Re-joining the NHS from the private sector

  • The patient has a right to re-join NHS care for which they are eligible for at any time when receiving care in the private sector.

  • Where a patient has sought care through a private provider and wishes to transfer their care into the NHS, the patient should join the NHS system in the same place they left the private sector. For example, if the private provider considered that the patient required follow-up and the patient wished to have this on the NHS, the private provider should refer that person into the relevant service for that follow-up (which may include the private provider’s own NHS clinic). Alternatively, if the private provider considered that onward referral for another specialist opinion was required and the patient requested this on the NHS, the private provider should make the referral into the required NHS service (or to the private specialist, if that is the patient’s request).

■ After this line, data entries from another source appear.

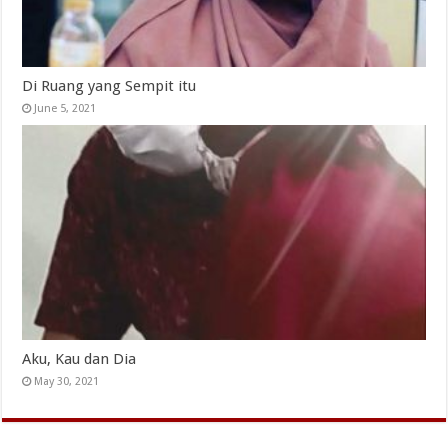
Di Ruang yang Sempit itu
June 5, 2021
Aku, Kau dan Dia
May 30, 2021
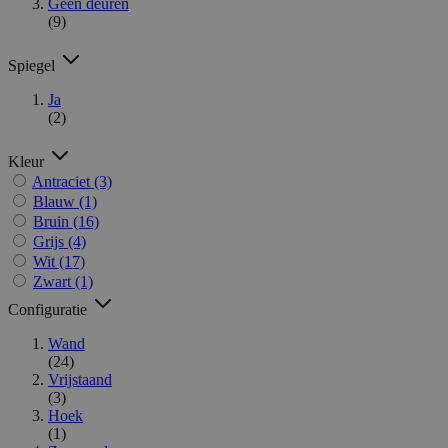
Geen deuren
(9)
Spiegel
Ja
(2)
Kleur
Antraciet
(3)
Blauw
(1)
Bruin
(16)
Grijs
(4)
Wit
(17)
Zwart
(1)
Configuratie
Wand
(24)
Vrijstaand
(3)
Hoek
(1)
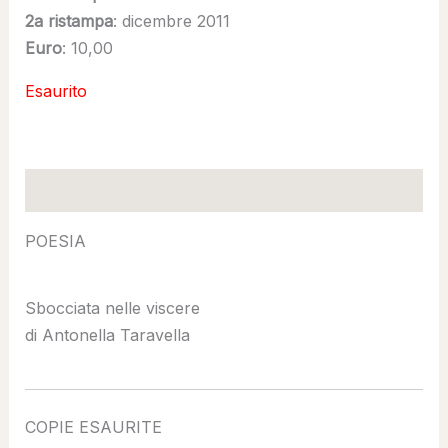
2a ristampa
: dicembre 2011
Euro
: 10,00
Esaurito
Descrizione
POESIA
Sbocciata nelle viscere
di Antonella Taravella
COPIE ESAURITE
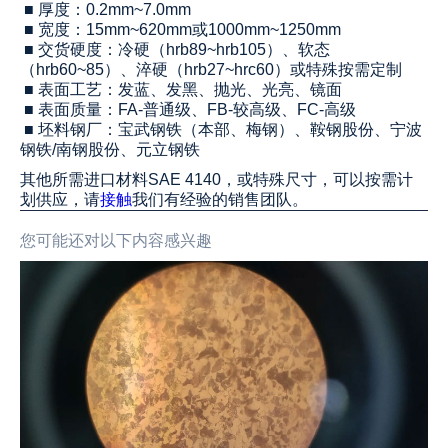
■ 厚度：0.2mm~7.0mm
■ 宽度：15mm~620mm或1000mm~1250mm
■ 交货硬度：冷硬（hrb89~hrb105）、软态
（hrb60~85）、淬硬（hrb27~hrc60）或特殊按需定制
■ 表面工艺：发蓝、发黑、抛光、光亮、镜面
■ 表面质量：FA-普通级、FB-较高级、FC-高级
■ 坯料钢厂：宝武钢铁（本部、梅钢）、鞍钢股份、宁波
钢铁/南钢股份、元立钢铁
其他所需
进口材料
SAE
4140
，或
特殊尺寸，可以按需计
划供应，请
接触
我们有经验的销售团队。
您可能还对以下内容感兴趣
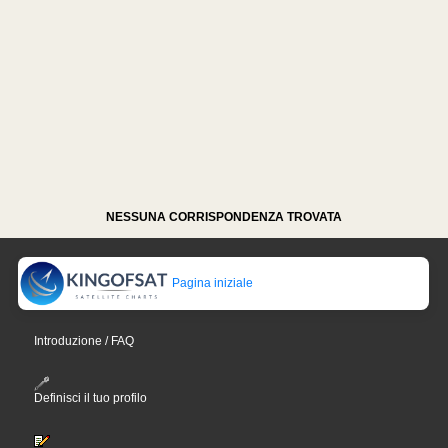
NESSUNA CORRISPONDENZA TROVATA
Pagina iniziale
Introduzione / FAQ
Definisci il tuo profilo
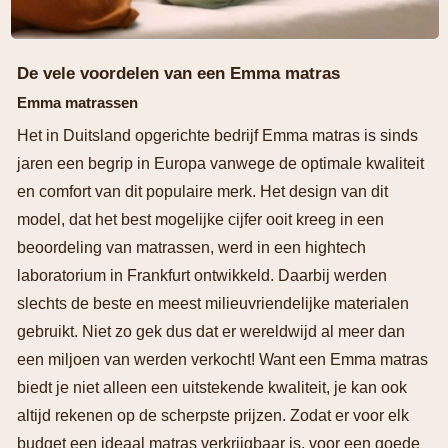
De vele voordelen van een Emma matras
Emma matrassen
Het in Duitsland opgerichte bedrijf Emma matras is sinds
jaren een begrip in Europa vanwege de optimale kwaliteit
en comfort van dit populaire merk. Het design van dit
model, dat het best mogelijke cijfer ooit kreeg in een
beoordeling van matrassen, werd in een hightech
laboratorium in Frankfurt ontwikkeld. Daarbij werden
slechts de beste en meest milieuvriendelijke materialen
gebruikt. Niet zo gek dus dat er wereldwijd al meer dan
een miljoen van werden verkocht! Want een Emma matras
biedt je niet alleen een uitstekende kwaliteit, je kan ook
altijd rekenen op de scherpste prijzen. Zodat er voor elk
budget een ideaal matras verkrijgbaar is, voor een goede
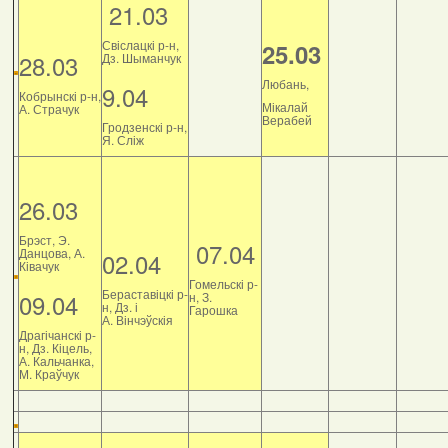
21.03
Свіслацкі р-н,
25.03
28.03
Дз. Шыманчук
Любань,
9.04
Кобрынскі р-н,
Мікалай
А. Страчук
Верабей
Гродзенскі р-н,
Я. Сліж
26.03
Брэст, Э.
07.04
Данцова, А.
02.04
Ківачук
Гомельскі р-
Бераставіцкі р-
09.04
н, З.
н, Дз. і
Гарошка
А. Вінчэўскія
Драгічанскі р-
н, Дз. Кіцель,
А. Кальчанка,
М. Краўчук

  • The private provider should do a direct referral into the relevant NHS service (for example, a ‘consultant-to-consultant referral’) and not expect the GP to do this. This is to ensure that the patient is not put ‘at the back of the queue’ by a GP referral (which would disadvantage them), is concordant with their clinical responsibilities for the patient, and is consistent with NHS practice to which NHS doctors – including GPs – are expected to adhere to.

  • NHS providers should have mechanism to accept appropriate referrals across the private NHS interface, without asking the GP to provide this.

Paying for private care

  • When entering into an episode of private care, the private provider should inform the patient of all reasonably anticipated costs for the entirety of that episode of care, including consultation, tests, treatment, and aftercare.

  • An NHS GP should not charge their patient for any care they provide, including where that involves coordinating care with a private provider. The GP will continue to be obliged to provide their usual care, as for all NHS patients, to meet their reasonable needs, without charge.

  • Where a patient chooses to seek private care, the patient should expect to pay for the full cost of that episode of care. This includes the consultation with the private provider, any tests or interventions deemed necessary by the private provider, any medicines prescribed, and any additional costs associated with that private element of care (such as additional treatment needed to manage side-effects).

  • The private provider should normally deal with emergency and non-emergency complications resulting from the private element of care. However, the NHS should never refuse to treat patients simply because the cause of the complication is unclear. The NHS should continue to treat any patient in an emergency, regardless of whether or not it was as a complication of private care.

  • The NHS commissioners cannot accept requests for reimbursement (retrospective funding) of any drugs prescribed or treatments received whilst in private practice.